DING runs with your workload, not next to it. The job emits events; DING evaluates rules in-process; alerts fire during the run and a summary fires when the job exits. Both die together. No agents. No dashboards. No cloud account.

Most observability tools are shaped for long-running fleets — pull metrics from steady-state services into a central database, alert on the database. That shape doesn't fit ephemeral compute (a 4-minute CI job, a 90-minute training run, a 30-second batch ETL, a 10-minute game match). DING is shaped for ephemeral compute.

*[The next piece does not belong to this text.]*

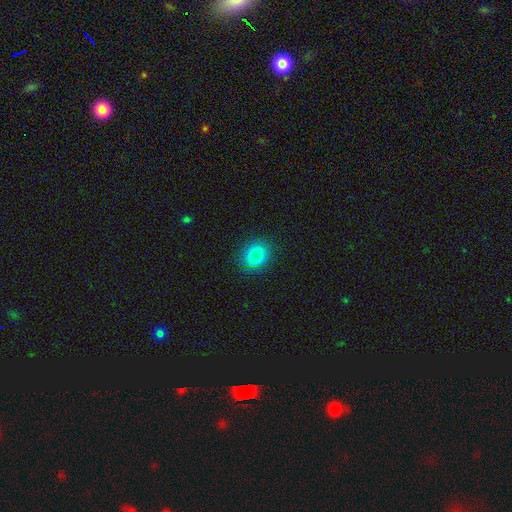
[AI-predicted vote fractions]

                      ┌─ DING fires alerts during the run
                      │
   ┌─── your job ─────┼─────────── exits ─┐
   │                  │                   │
   │  emits JSON      │                   │  end-of-run rules
   │  events to       │                   │  fire here, with
   │  stdout          │                   │  aggregate stats
   └──────────────────┴───────────────────┘
                      │
                      └─ alerts include run_id, branch,
                         commit, exit code, duration

60-second example: alert on a flaky test suite

.github/workflows/ci.yml:

- run: |
    curl -sf https://start.ding.ing | sh
    ding run --config alerts.yaml -- pytest tests/

alerts.yaml:

rules:
  # Fires immediately on any test that takes longer than 5 seconds.
  - name: slow_test
    match: { metric: test.duration }
    condition: value > 5
    message: "slow test {{ .test }} on {{ .branch }}: {{ .value }}s"
    alert: [{ notifier: github_actions }]

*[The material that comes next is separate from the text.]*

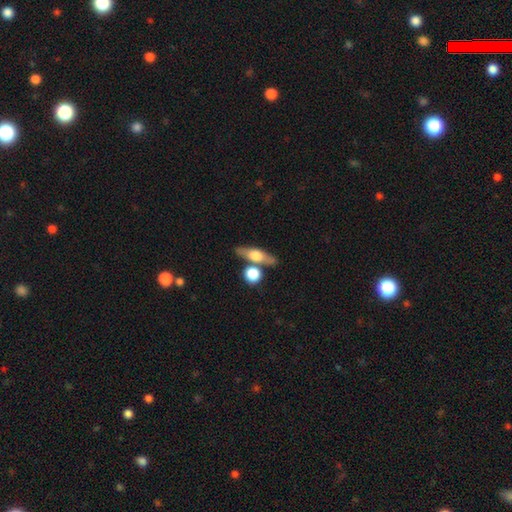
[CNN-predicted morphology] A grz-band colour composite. It shows a featured or disk galaxy (51%) viewed edge-on (87%). Merging: none (69%).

  # Fires once at end of run if the job's average test latency was elevated.
  - name: regression
    match: { metric: test.duration }
    mode: end-of-run
    condition: avg(value) over 1h > 1
    message: "p50 test latency was {{ .avg }}s (count={{ .count }})"
    alert: [{ notifier: github_actions }]

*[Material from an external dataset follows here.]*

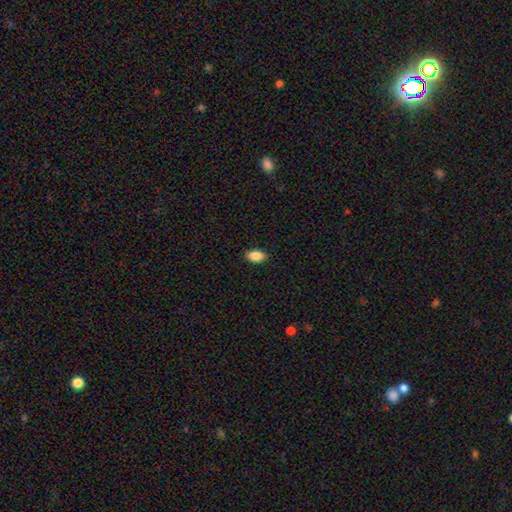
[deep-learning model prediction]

  # Fires if pytest exits non-zero.
  - name: failed
    match: { metric: run.exit }
    condition: value > 0
    message: "pytest failed with exit code {{ .value }}"
    alert: [{ notifier: github_actions }]

In your test, emit JSON to stdout however you like:

print(json.dumps({"metric": "test.duration", "value": elapsed, "test": name}))

Three things happen:

  • During the run, slow_test alerts surface as GitHub Actions warnings in the PR check.
  • When pytest exits, end-of-run summary appears in the workflow's step summary with markdown formatting.
  • DING exits with pytest's exit code, so the check stays red on test failure.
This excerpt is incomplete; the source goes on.